After failing to attract satisfactory bids in June 2009, Iraq’s Oil Ministry has succeeded in auctioning off three gas fields across the country. Developing the fields is an essential part of producing the gas necessary to fuel Iraq’s power needs. That has not been enough to sway bidders for the fields.
Compared with 2009’s oil field licences, the gas auction has failed to attract the biggest names in the energy sector. Few majors registered for the bidding ceremony in Baghdad and even fewer decided to bid. Only France’s Total made an attempt, but lost out in the end.
It is not through a lack of trying. Baghdad made several moves to attract interest, removing signature fees and committing to pay developers for all the gas produced removed what had been seen as the major obstacle to investment. The Oil Ministry even offered up 50 per cent of the gas produced for export as an incentive.

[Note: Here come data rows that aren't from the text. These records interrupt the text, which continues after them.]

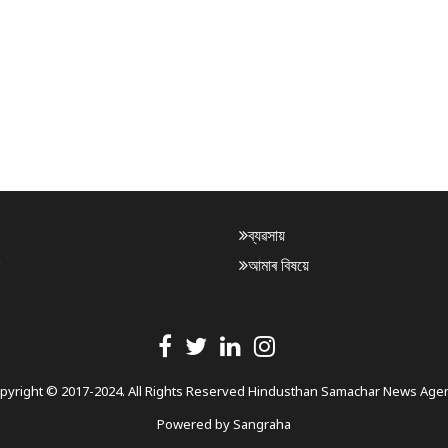
ব্যৱসায়
আমাৰ বিষয়ে
pyright © 2017-2024. All Rights Reserved Hindusthan Samachar News Age
Powered by
Sangraha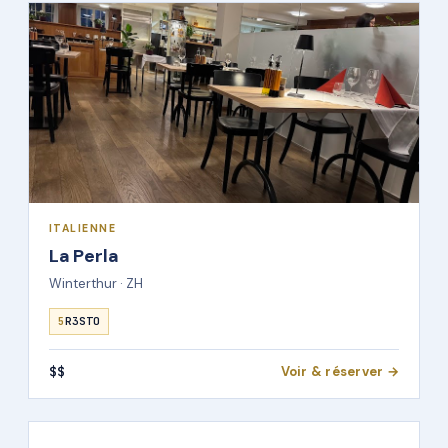
ITALIENNE
La Perla
Winterthur · ZH
5
R3STO
$$
Voir & réserver →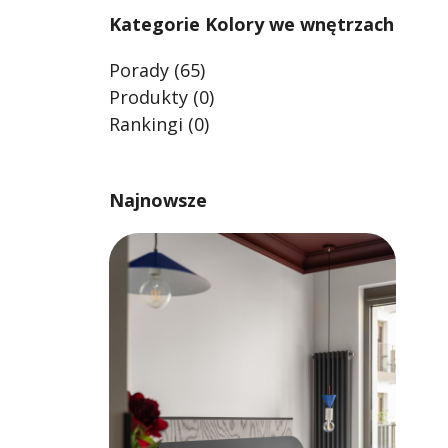
Kategorie Kolory we wnętrzach
Porady
(65)
Produkty
(0)
Rankingi
(0)
Najnowsze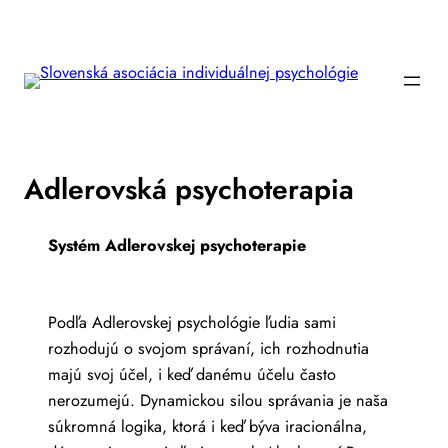
Prejsť
na
obsah
Adlerovská psychoterapia
Systém Adlerovskej psychoterapie
Podľa Adlerovskej psychológie ľudia sami
rozhodujú o svojom správaní, ich rozhodnutia
majú svoj účel, i keď danému účelu často
nerozumejú. Dynamickou silou správania je naša
súkromná logika, ktorá i keď býva iracionálna,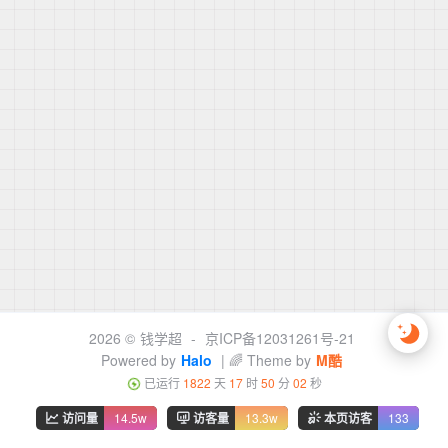
2026 ©
钱学超
-
京ICP备12031261号-21
Powered by
Halo
| 🌈 Theme by
M酷
已运行
1822
天
17
时
50
分
02
秒
访问量
14.5w
访客量
13.3w
本页访客
133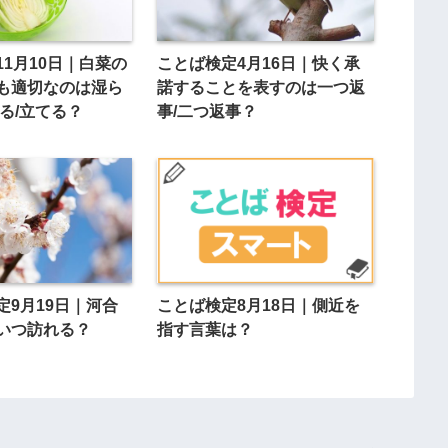
11月10日｜白菜の
ことば検定4月16日｜快く承
も適切なのは湿ら
諾することを表すのは一つ返
る/立てる？
事/二つ返事？
定9月19日｜河合
ことば検定8月18日｜側近を
いつ訪れる？
指す言葉は？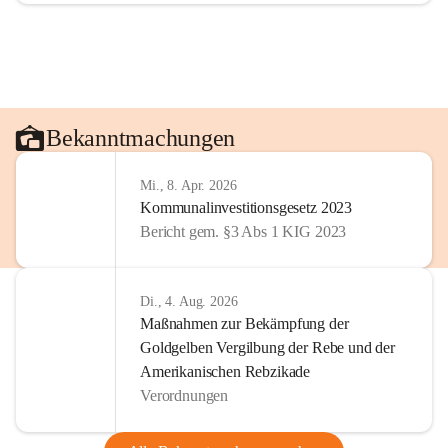
Bekanntmachungen
Mi., 8. Apr. 2026
Kommunalinvestitionsgesetz 2023
Bericht gem. §3 Abs 1 KIG 2023
Di., 4. Aug. 2026
Maßnahmen zur Bekämpfung der
Goldgelben Vergilbung der Rebe und der
Amerikanischen Rebzikade
Verordnungen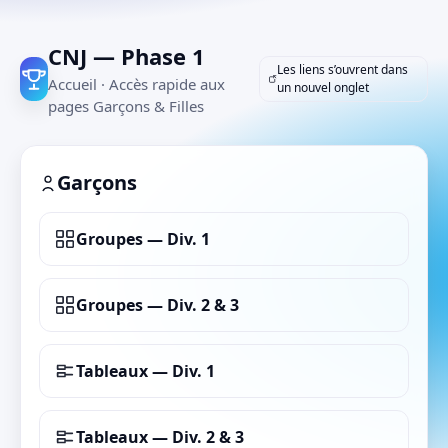
CNJ — Phase 1
Les liens s’ouvrent dans
Accueil · Accès rapide aux
un nouvel onglet
pages Garçons & Filles
Garçons
Groupes — Div. 1
Groupes — Div. 2 & 3
Tableaux — Div. 1
Tableaux — Div. 2 & 3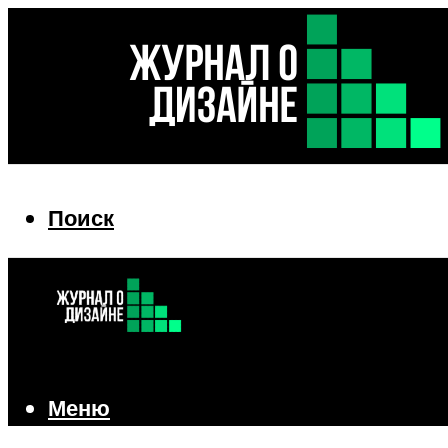
Поиск
Поиск
Меню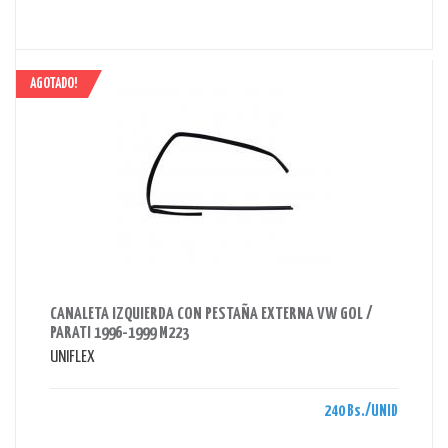
AGOTADO!
AHORRAS 240 BS.
CANALETA IZQUIERDA CON PESTAÑA EXTERNA VW GOL /
PARATI 1996-1999 M223
UNIFLEX
240 Bs./UNID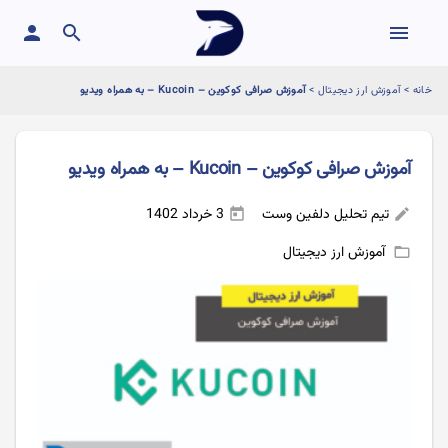
person
search
menu
خانه
>
آموزش ارز دیجیتال
>
آموزش صرافی کوکوین – Kucoin – به همراه ویدیو
آموزش صرافی کوکوین – Kucoin – به همراه ویدیو
تیم تحلیل دلفین وست
3 خرداد 1402
today
edit
آموزش ارز دیجیتال
folder_open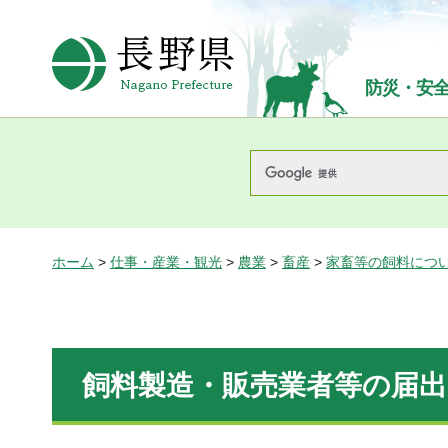
長野県Nagano Prefecture
防災・安
ホーム
>
仕事・産業・観光
>
農業
>
畜産
>
家畜等の飼料につ
飼料製造・販売業者等の届出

That was not enough to convince the oil majors, though. They still worried that the lack of export infrastructure, as well as the slow development of domestic gas consumers, could leave them left with gas they would not be able to sell.
Iraq remains a risky investment. There is still no government in place with the executive authority to take strategic decisions and push them through.
At one field at least, the auction has led to further frustrations between the federal and regional governments. The Anbar provincial authority believes that the current investment plan orchestrated by the Oil Ministry will not dance well with its local vision based on domestic focused investment. Tensions could easily rise further in this restive region in the western desert.
Iraq is desperate to rebuild its hydrocarbons industry with the help of international oil companies, but without the necessary legal framework and vision beyond national slogans, it will be tough to deliver on.